Looking at the BlackBerry Priv
Here’s a look at the footage that BlackBerry sent out on Friday afternoon:
The footage is really just a short preview of a user with their hands on the BlackBerry Priv and, though the phone looks like it works really well, it’s not all that clear what the wow factor is supposed to be.
For those that love BlackBerry, a piece of quality Canadian hardware running Android may be the greatest single thing to behold. For most of the world, however, the iPhone still rules the premium category and it’s going to be difficult to move that particular yardstick.
BlackBerry, despite the promo released on Friday, still hasn’t let anyone know about the price of the Priv, or when it will hit shelves.
BlackBerry buries the lede
It’s not clear why BlackBerry Ltd thought that Friday evening was the perfect time to debut the first real ad for the Priv, but that’s just what the firm has done. Given the lack of sales in its hardware division in recent years, and the turn away from hardware among the firm’s leadership, the Priv is yet another last chance for the firm to prove itself.
So far, despite the apparent quality of the hardware in the Priv and the demand that might be out there for a secure Android phone, BlackBerry doesn’t seem to have perfected the art of selling the device.

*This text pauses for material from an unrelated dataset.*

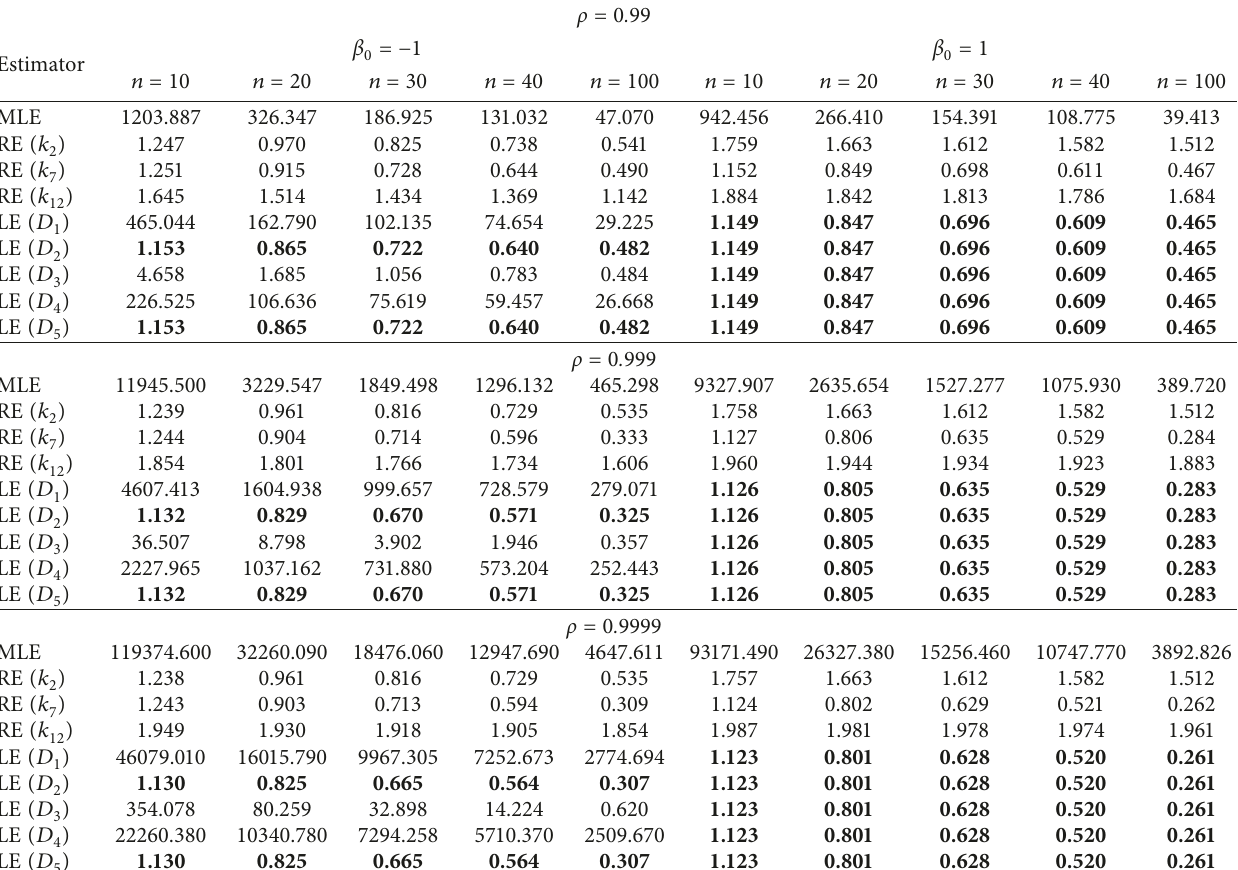
Table 10: Estimated SMSE values for different n, ρ ,k, d, and β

When John Chen first showed it off in full he fumbled with the Android OS. The marketing for the Priv doesn’t really live up to the sense of security that BlackBerry is trying to convey, and the Friday evening promo doesn’t exactly scream sound strategy.
BlackBerry is a great firm, and its fans know that it still builds really great hardware. The problem, for the time being, is getting the rest of the world to realize how great that hardware really is. The Passport didn’t help that effort with its odd screen, and BlackBerry’s odd route toward the release of the Priv likely isn’t helping its future.
That doesn’t mean that BlackBerry hardware is doomed, but it’s not likely that its handsets will lead it out of the current malaise. That, as CEO John Chen has made very clear, is a job for the firm’s software business, something that may get a little more focus once the launch of the Priv is over.